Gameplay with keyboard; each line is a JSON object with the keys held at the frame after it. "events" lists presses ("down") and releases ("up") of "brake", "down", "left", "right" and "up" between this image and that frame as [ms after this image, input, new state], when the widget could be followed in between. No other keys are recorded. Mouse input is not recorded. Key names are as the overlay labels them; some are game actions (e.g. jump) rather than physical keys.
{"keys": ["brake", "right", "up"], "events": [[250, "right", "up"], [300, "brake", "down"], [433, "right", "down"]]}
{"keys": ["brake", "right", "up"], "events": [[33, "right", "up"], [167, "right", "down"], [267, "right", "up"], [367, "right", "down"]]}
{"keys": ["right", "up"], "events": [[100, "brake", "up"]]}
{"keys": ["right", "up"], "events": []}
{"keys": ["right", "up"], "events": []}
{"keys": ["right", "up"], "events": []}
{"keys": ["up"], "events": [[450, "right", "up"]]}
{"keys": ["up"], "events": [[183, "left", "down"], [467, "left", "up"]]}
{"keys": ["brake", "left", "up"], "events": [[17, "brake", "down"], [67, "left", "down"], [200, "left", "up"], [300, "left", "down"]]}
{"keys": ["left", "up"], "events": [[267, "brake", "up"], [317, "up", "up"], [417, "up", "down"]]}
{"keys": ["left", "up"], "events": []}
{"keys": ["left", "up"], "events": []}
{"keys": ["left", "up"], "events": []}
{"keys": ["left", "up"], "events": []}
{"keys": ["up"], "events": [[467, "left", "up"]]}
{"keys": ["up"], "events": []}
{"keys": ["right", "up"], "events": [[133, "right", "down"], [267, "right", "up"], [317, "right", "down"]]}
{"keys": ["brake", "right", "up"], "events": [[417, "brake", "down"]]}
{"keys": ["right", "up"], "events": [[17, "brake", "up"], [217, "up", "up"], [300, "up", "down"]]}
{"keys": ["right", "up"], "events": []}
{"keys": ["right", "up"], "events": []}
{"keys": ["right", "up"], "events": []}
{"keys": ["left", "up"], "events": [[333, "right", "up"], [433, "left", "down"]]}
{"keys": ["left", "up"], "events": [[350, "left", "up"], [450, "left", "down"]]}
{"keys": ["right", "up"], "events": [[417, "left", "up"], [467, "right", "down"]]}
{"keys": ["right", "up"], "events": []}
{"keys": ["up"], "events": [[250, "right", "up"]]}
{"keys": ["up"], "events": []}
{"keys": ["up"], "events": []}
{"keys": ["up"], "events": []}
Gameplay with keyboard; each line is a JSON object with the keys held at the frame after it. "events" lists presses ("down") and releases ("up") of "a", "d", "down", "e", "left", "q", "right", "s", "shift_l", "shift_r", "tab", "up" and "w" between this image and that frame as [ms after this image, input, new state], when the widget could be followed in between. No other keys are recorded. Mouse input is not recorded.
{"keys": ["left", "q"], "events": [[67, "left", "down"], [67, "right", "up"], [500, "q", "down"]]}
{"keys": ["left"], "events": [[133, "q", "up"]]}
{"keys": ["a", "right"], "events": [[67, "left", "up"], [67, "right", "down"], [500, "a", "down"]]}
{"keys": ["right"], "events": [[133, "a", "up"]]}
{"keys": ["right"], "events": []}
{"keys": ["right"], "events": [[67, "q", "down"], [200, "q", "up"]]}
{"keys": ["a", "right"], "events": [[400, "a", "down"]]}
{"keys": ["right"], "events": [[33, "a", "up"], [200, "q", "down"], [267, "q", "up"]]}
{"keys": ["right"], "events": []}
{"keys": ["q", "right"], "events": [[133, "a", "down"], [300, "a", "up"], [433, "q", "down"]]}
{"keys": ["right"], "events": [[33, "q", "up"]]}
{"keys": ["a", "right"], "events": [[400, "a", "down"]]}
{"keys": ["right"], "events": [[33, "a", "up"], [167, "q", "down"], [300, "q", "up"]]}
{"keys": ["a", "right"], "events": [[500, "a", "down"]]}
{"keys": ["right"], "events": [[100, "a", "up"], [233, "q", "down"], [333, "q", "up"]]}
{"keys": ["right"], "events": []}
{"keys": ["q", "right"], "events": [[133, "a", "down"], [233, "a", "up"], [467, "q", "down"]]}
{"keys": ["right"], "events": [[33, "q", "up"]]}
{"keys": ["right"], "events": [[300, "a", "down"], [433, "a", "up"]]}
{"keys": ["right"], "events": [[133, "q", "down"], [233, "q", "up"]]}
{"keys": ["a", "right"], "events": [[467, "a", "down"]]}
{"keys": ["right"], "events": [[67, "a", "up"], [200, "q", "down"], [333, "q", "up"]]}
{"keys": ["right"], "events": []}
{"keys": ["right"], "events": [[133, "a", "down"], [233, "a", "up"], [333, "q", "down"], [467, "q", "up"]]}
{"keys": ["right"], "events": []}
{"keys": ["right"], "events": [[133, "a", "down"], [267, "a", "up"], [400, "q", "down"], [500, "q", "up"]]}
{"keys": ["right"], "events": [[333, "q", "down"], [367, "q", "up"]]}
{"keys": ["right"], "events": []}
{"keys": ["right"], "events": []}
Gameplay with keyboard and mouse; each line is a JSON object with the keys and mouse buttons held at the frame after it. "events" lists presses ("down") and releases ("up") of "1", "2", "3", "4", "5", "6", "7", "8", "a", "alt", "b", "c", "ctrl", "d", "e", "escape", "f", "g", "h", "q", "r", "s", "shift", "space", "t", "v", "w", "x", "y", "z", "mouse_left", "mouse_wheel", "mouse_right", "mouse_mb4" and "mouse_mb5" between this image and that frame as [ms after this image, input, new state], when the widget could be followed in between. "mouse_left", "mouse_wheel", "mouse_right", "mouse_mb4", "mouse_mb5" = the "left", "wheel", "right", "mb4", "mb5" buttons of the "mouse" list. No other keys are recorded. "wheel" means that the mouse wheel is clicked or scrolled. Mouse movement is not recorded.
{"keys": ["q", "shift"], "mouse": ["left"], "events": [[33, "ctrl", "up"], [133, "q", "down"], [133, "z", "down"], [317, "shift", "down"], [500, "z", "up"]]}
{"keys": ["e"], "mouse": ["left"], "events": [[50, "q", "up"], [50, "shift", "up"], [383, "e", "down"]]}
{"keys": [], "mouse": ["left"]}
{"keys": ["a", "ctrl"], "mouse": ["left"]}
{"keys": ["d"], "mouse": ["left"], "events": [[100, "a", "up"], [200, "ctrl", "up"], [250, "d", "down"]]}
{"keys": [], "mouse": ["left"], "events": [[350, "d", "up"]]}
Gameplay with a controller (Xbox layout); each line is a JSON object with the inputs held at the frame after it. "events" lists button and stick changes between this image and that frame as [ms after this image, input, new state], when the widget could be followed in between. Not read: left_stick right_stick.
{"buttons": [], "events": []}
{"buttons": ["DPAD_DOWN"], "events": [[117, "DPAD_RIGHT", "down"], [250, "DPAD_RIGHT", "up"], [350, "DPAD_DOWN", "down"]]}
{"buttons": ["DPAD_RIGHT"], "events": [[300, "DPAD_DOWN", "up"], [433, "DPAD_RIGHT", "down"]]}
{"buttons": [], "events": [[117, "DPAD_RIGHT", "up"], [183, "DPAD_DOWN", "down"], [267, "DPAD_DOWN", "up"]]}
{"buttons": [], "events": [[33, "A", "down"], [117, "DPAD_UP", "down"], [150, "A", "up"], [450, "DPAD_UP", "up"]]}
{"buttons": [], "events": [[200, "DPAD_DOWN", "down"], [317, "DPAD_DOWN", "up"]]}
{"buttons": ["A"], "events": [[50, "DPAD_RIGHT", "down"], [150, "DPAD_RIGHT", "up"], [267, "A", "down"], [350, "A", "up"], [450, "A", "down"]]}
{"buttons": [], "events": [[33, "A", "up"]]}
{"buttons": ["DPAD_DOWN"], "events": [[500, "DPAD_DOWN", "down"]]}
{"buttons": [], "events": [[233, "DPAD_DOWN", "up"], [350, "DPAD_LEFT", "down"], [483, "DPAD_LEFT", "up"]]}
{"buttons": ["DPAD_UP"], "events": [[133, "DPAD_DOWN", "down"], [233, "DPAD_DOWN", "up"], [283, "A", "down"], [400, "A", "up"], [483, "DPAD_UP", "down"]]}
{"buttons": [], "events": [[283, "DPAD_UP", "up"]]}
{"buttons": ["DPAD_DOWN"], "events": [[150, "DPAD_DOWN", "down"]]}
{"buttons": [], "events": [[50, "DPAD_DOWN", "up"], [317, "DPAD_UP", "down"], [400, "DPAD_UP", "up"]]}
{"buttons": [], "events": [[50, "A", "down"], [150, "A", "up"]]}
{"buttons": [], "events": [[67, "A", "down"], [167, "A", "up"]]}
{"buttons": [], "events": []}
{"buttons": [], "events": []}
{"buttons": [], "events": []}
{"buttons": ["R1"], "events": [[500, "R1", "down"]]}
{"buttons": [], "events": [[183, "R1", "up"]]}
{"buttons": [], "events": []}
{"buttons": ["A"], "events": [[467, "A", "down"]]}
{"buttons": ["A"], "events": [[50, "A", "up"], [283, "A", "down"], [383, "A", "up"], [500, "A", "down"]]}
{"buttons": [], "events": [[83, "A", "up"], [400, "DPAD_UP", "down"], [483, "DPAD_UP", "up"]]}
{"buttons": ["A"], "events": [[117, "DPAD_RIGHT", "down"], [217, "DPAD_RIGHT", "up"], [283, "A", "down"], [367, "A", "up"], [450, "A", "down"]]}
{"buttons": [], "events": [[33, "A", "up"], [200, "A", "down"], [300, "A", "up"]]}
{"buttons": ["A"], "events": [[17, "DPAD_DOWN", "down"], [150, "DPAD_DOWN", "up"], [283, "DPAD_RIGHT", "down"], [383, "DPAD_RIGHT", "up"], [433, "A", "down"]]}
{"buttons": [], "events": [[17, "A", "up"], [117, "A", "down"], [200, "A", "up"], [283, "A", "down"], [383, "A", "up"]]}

=== WORK TO COMPLETE ===
In the records above, each line with the string "brake" should be copied.

=== SOLUTION TO THE EXERCISE ===
Gameplay with keyboard; each line is a JSON object with the keys held at the frame after it. "events" lists presses ("down") and releases ("up") of "brake", "down", "left", "right" and "up" between this image and that frame as [ms after this image, input, new state], when the widget could be followed in between. No other keys are recorded. Mouse input is not recorded. Key names are as the overlay labels them; some are game actions (e.g. jump) rather than physical keys.
{"keys": ["brake", "right", "up"], "events": [[250, "right", "up"], [300, "brake", "down"], [433, "right", "down"]]}
{"keys": ["brake", "right", "up"], "events": [[33, "right", "up"], [167, "right", "down"], [267, "right", "up"], [367, "right", "down"]]}
{"keys": ["right", "up"], "events": [[100, "brake", "up"]]}
{"keys": ["brake", "left", "up"], "events": [[17, "brake", "down"], [67, "left", "down"], [200, "left", "up"], [300, "left", "down"]]}
{"keys": ["left", "up"], "events": [[267, "brake", "up"], [317, "up", "up"], [417, "up", "down"]]}
{"keys": ["brake", "right", "up"], "events": [[417, "brake", "down"]]}
{"keys": ["right", "up"], "events": [[17, "brake", "up"], [217, "up", "up"], [300, "up", "down"]]}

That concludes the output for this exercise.